Im Zuge der Vorbehandlung folgte die Aufstellung eines funktionell-ästhetischen Wax-up in Zentrik. Für den Erfolg einer solch komplexen Therapie ist ein Wax-up unabdingbar. Es zeigt dem Patienten, wohin die therapeutische Reise ästhetisch führen soll und leistet wertvolle Dienste in der Kommunikation. Genauso bietet es dem Behandler die Möglichkeit der besseren Einschätzung der funktionellen Situation. Nach erfolgreicher funktioneller Therapie wurden CAD/CAM-gefertigte Tabletops als Langzeitbehandlungsrestauration eingesetzt. Die Herstellung des Langzeitprovisoriums wurde durch Matchen des Wax-up mit der Ausgangs­situation erreicht. Gefräst wurde das Material in einer 5-Achs-Simultan-Fräsanlage, der Tizian Cut 5 smart plus der Firma Schütz Dental GmbH, aus PMMA Multi Blank A2.

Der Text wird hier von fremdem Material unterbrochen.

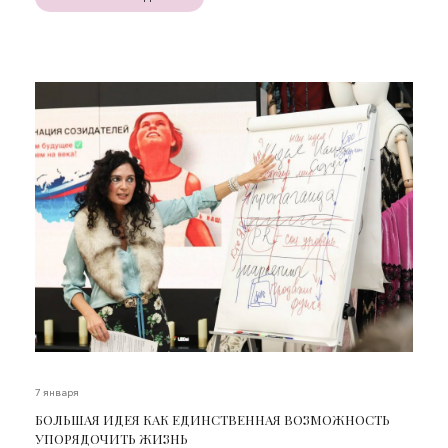
7 января
БОЛЬШАЯ ИДЕЯ КАК ЕДИНСТВЕННАЯ ВОЗМОЖНОСТЬ
УПОРЯДОЧИТЬ ЖИЗНЬ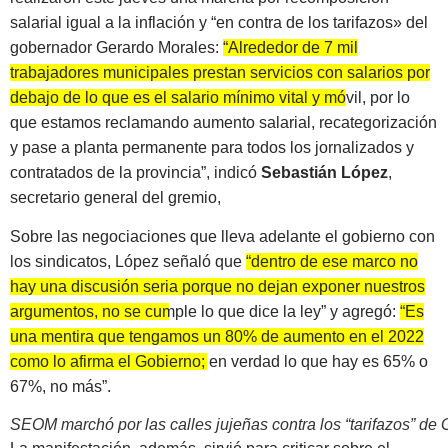
salarial igual a la inflación y “en contra de los tarifazos» del
gobernador Gerardo Morales:
“Alrededor de 7 mil
trabajadores municipales prestan servicios con salarios por
debajo de lo que es el salario mínimo vital y móvil, por lo
que estamos reclamando aumento salarial, recategorización
y pase a planta permanente para todos los jornalizados y
contratados de la provincia”
, indicó
Sebastián López
,
secretario general del gremio,
Sobre las negociaciones que lleva adelante el gobierno con
los sindicatos, López señaló que
“dentro de ese marco no
hay una discusión seria porque no dejan exponer nuestros
argumentos, no se cumple lo que dice la ley”
y agregó:
“Es
una mentira que tengamos un 80% de aumento en el 2022
como lo afirma el Gobierno; en verdad lo que hay es 65% o
67%, no más”
.
SEOM marchó por las calles jujeñas contra los “tarifazos” de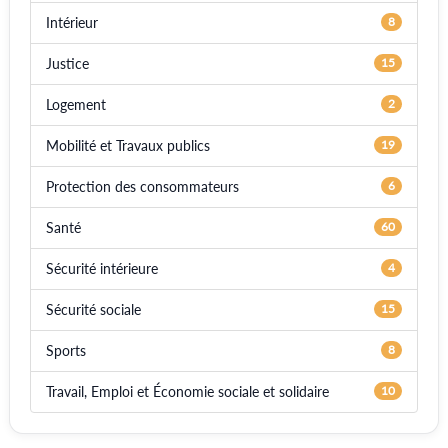
Intérieur
8
Justice
15
Logement
2
Mobilité et Travaux publics
19
Protection des consommateurs
6
Santé
60
Sécurité intérieure
4
Sécurité sociale
15
Sports
8
Travail, Emploi et Économie sociale et solidaire
10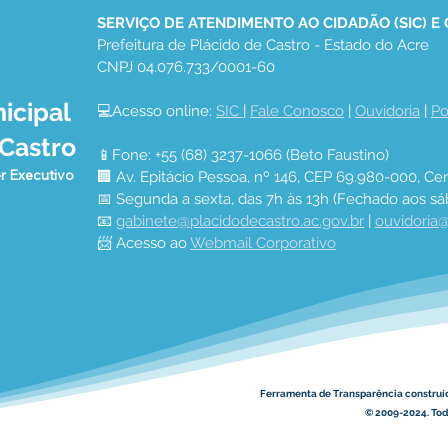
SERVIÇO DE ATENDIMENTO AO CIDADÃO (SIC) E
Prefeitura de Plácido de Castro - Estado do Acre
CNPJ 04.076.733/0001-60
icipal
💻Acesso online: 
SIC 
| 
Fale Conosco
 | 
Ouvidoria
 | 
Po
PREFEITURA DE PLÁCIDO
PAR
 Castro
APROVEITA O VERÃO E
ENT
📱Fone: +55 (68) 3237-1066 (Beto Faustino)
AVANÇA NA CORREÇÃO E
GAR
r Executivo
🏢 Av. Epitácio Pessoa, nº 146, CEP 69.980-000, Cen
DESOBSTRUÇÃO DE
SOB
📅 Segunda a sexta, das 7h às 13h (Fechado aos sá
BUEIROS
📧 
gabinete@placidodecastro.ac.gov.br
 | 
ouvidoria@
📨 Acesso ao 
Webmail Corporativo
Ferramenta de Transparência construí
© 2009-2024. Todo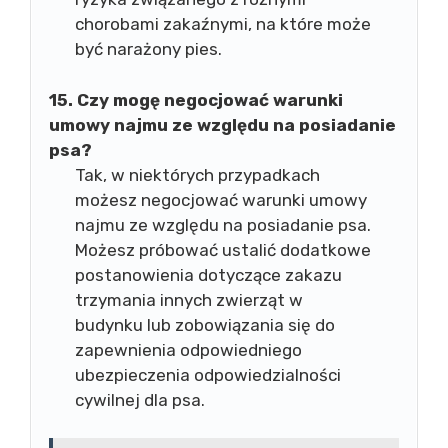
chorobami zakaźnymi, na które może
być narażony pies.
15. Czy mogę negocjować warunki
umowy najmu ze względu na posiadanie
psa?
Tak, w niektórych przypadkach
możesz negocjować warunki umowy
najmu ze względu na posiadanie psa.
Możesz próbować ustalić dodatkowe
postanowienia dotyczące zakazu
trzymania innych zwierząt w
budynku lub zobowiązania się do
zapewnienia odpowiedniego
ubezpieczenia odpowiedzialności
cywilnej dla psa.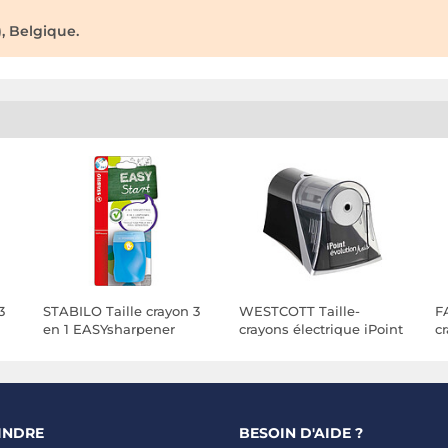
, Belgique.
3
STABILO Taille crayon 3
WESTCOTT Taille-
F
en 1 EASYsharpener
crayons électrique iPoint
cr
Gaucher Bleu
évolution Axis
ci
INDRE
BESOIN D'AIDE ?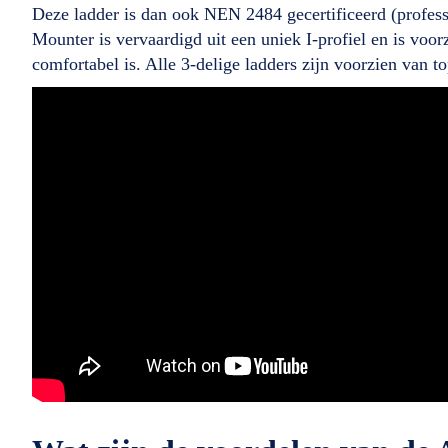
Deze ladder is dan ook NEN 2484 gecertificeerd (profe
Mounter is vervaardigd uit een uniek I-profiel en is voo
comfortabel is. Alle 3-delige ladders zijn voorzien van to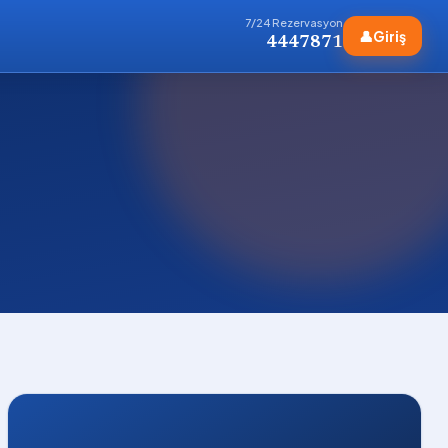
7/24 Rezervasyon
👤
Giriş
4447871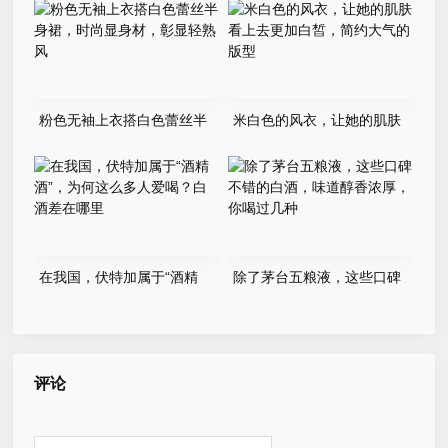
感爆棚
粉色无袖上衣搭白色蕾丝半
米白色的风衣，让她的肌肤
身裙，时尚显身材，彰显轻熟
看上去更加白皙，简约大气的
风
版型
在我国，伏特加属于“酒精
除了茅台五粮液，这些口碑
酒”，为何这么多人爱喝？白
不错的白酒，味道醇香浓厚，
酒差在哪里
你喝过几种
评论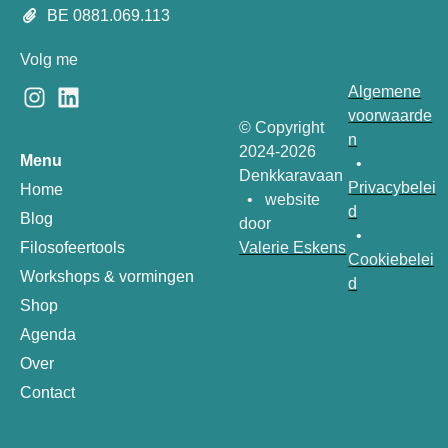
BE 0881.069.113
Volg me
Algemene
voorwaarde
© Copyright
n
2024-2026
Menu
•
Denkkaravaan
Privacybelei
Home
• website
d
Blog
door
•
Valerie Eskens
Filosofeertools
Cookiebelei
Workshops & vormingen
d
Shop
Agenda
Over
Contact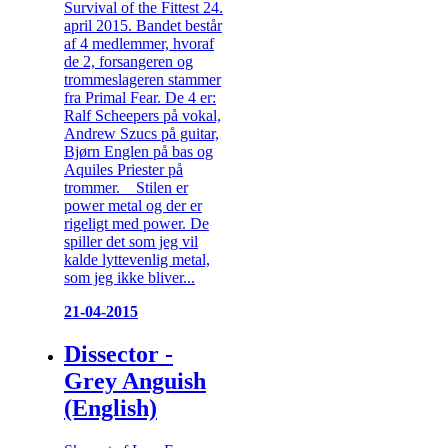
Survival of the Fittest 24.
april 2015. Bandet består
af 4 medlemmer, hvoraf
de 2, forsangeren og
trommeslageren stammer
fra Primal Fear. De 4 er:
Ralf Scheepers på vokal,
Andrew Szucs på guitar,
Bjørn Englen på bas og
Aquiles Priester på
trommer. Stilen er
power metal og der er
rigeligt med power. De
spiller det som jeg vil
kalde lyttevenlig metal,
som jeg ikke bliver...
21-04-2015
Dissector -
Grey Anguish
(English)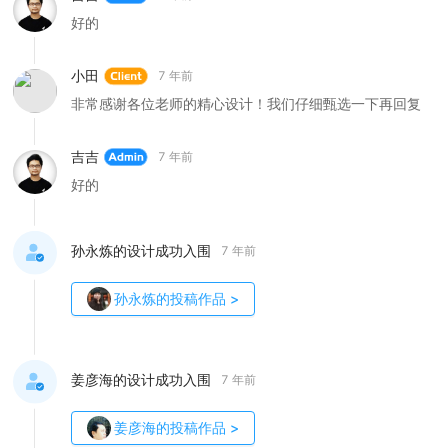
好的
小田
7 年前
非常感谢各位老师的精心设计！我们仔细甄选一下再回复
吉吉
7 年前
好的
孙永炼的设计成功入围
7 年前
孙永炼
的投稿作品
>
姜彦海的设计成功入围
7 年前
姜彦海
的投稿作品
>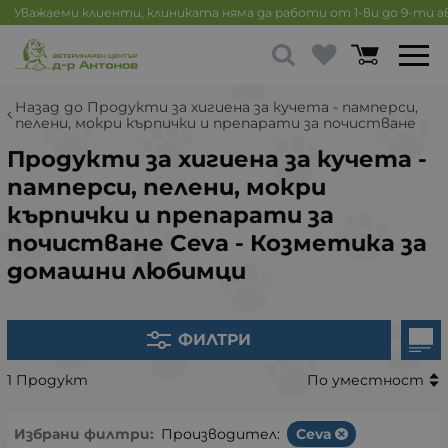
Уважаеми клиенти, клиниката няма да работи от 1-ви до 9-ти 
Назад до Продукти за хигиена за кучета - памперси,
пелени, мокри кърпички и препарати за почистване
Продукти за хигиена за кучета -
памперси, пелени, мокри
кърпички и препарати за
почистване Ceva - Козметика за
домашни любимци
ФИЛТРИ
1 Продукт
По уместност
Избрани филтри:
Производител:
Ceva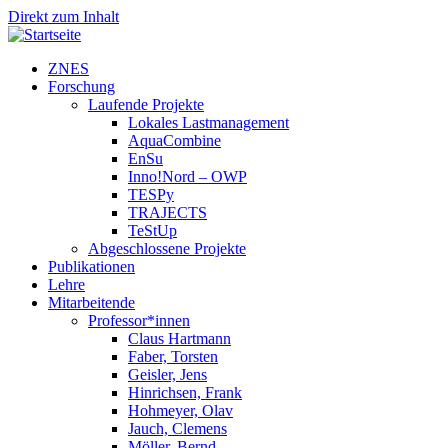
Direkt zum Inhalt
ZNES
Forschung
Laufende Projekte
Lokales Lastmanagement
AquaCombine
EnSu
Inno!Nord – OWP
TESPy
TRAJECTS
TeStUp
Abgeschlossene Projekte
Publikationen
Lehre
Mitarbeitende
Professor*innen
Claus Hartmann
Faber, Torsten
Geisler, Jens
Hinrichsen, Frank
Hohmeyer, Olav
Jauch, Clemens
Möller, Bernd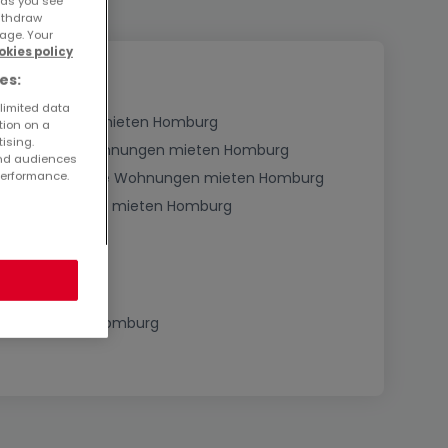
ads you see
withdraw
age. Your
okies policy
es:
 limited data
Schlafzimmer mieten Homburg
tion on a
tising.
Penthouse-Wohnungen mieten Homburg
and audiences
performance.
Dreigeschossige Wohnungen mieten Homburg
Dachgeschosse mieten Homburg
Immobilien in Homburg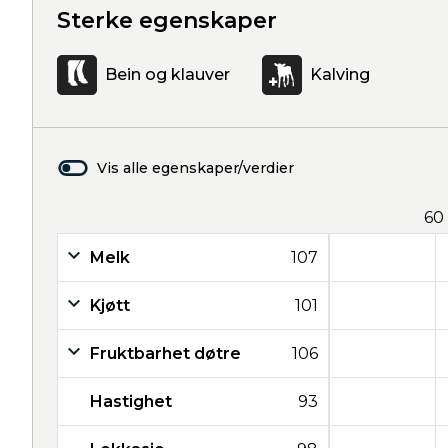
Sterke egenskaper
Bein og klauver
Kalving
Vis alle egenskaper/verdier
60
Melk
107
Kjøtt
101
Fruktbarhet døtre
106
Hastighet
93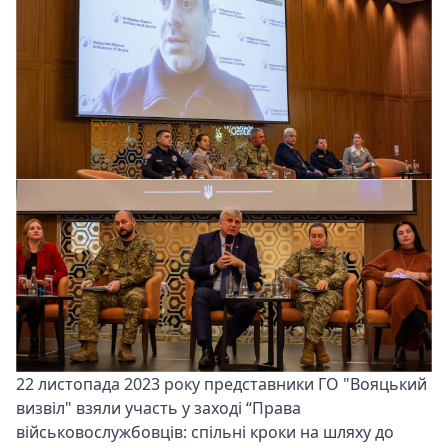
22 листопада 2023 року представники ГО "Вояцький
визвіл" взяли участь у заході “Права
військовослужбовців: спільні кроки на шляху до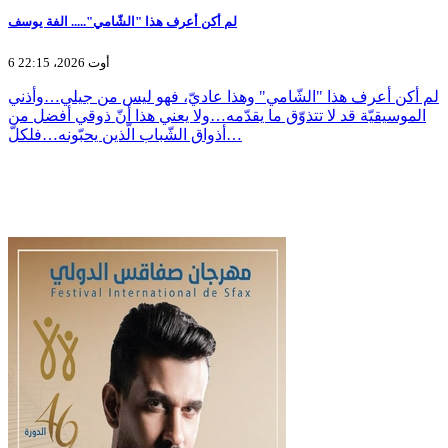
لم أكن أعرف هذا "الشّامي"..... الفة يوسف
6 أوت 2026، 22:15
لم أكن أعرف هذا "الشّامي" وهذا عاديّ، فهو ليس من جيلي…وأذني
الموسيقيّة قد لا تتذوّق ما يقدّمه…ولا يعني هذا أنّ ذوقي أفضل من
أذواق الشّباب الّذين يحبّونه…فلكلّ…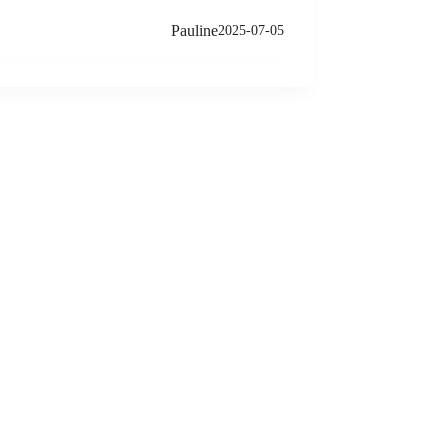
Pauline
2025-07-05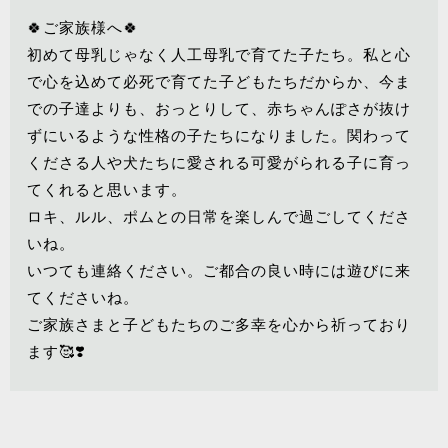
🍀ご家族様へ🍀
初めて母乳じゃなく人工母乳で育てた子たち。私と心
で心を込めて必死で育てた子どもたちだからか、今ま
での子達よりも、おっとりして、赤ちゃんぽさが抜け
ずにいるような性格の子たちになりました。関わって
くださる人や犬たちに愛される可愛がられる子に育っ
てくれると思います。
ロキ、ルル、ポムとの日常を楽しんで過ごしてくださ
いね。
いつても連絡ください。ご都合の良い時には遊びに来
てくださいね。
ご家族さまと子どもたちのご多幸を心から祈っており
ます🥰❣️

Die Tragedauer der Tabletops belief sich auf sechs Monate. Durch die provisorische Langzeitrestauration war genug Zeit, parodontal stabile Verhältnisse zu schaffen, die Implantate im Unterkiefer zu setzen und geschlossen einheilen zu lassen sowie die neu gewonnene Zentrik und Vertikaldimension zu überprüfen. Nach entsprechender Adaption der neuen Bisssituation erfolgte die Umsetzung in die keramische Restauration. In einem zweizeitigen Verfahren wurden Unterkiefer und Oberkiefer präpariert und mit entsprechenden restaurativen Maßnahmen erneuert. Zur Schaffung eines harmonischen und ­natürlichen Gingivaverlaufs konnte im Unterkiefer isogingival präpariert werden. Im Oberkiefer musste aufgrund des ästhetisch ungünstigen Arkaden­verlaufs die Gingiva neu konturiert werden. Der ästhetisch-funktionelle Zahnersatz wurde im Labor aus e.max-Keramik vollanatomisch gepresst, reduziert und mit e.max Ceram-Schichtkeramik fertiggestellt. Die Brücken wurden aus Zirkonoxidgerüst gefertigt und mit ZirPress-Keramik der Firma Ivoclar Vivadent überpresst. Nach Einprobe mit CHX-Gel ­erfolgte das Einsetzen adhäsiv und rein lichthärtend mit dem Syntac-System und Tetric EvoFlow der Farbe A1 (Firma Ivoclar Vivadent). Zur Sicherung des Behandlungsergebnisses bekam der Patient eine Aufbissschiene und wir nahmen ihn in das Recallproramm unserer Praxis auf.

Fazit

Funktion ist nicht alles, aber ohne Funktion ist ­ ALLES nichts! Langfristig perfekt ästhetische Ergebnisse lassen sich nur mit profunder Diagnostik und Berücksichtigung der weißen, roten und vor ­allem der funktionellen Ästhetik erreichen. Selbst der modernste Zahnersatz allein kann ohne Herstellung einer neutralen und stabilen und funktionellen Okklusion mit physiologischer Kondylenposition kein zufriedenstellendes Resultat erzielen. Durch enge Zusammenarbeit von Zahnarzt, Zahntechniker und einem Patienten mit hoher Compliance wird ein funktionell gesundes und hoch­ästhetisch ansprechendes Ergebnis geschaffen. Das Ziel ist erreicht: Ästhetik, die funktioniert!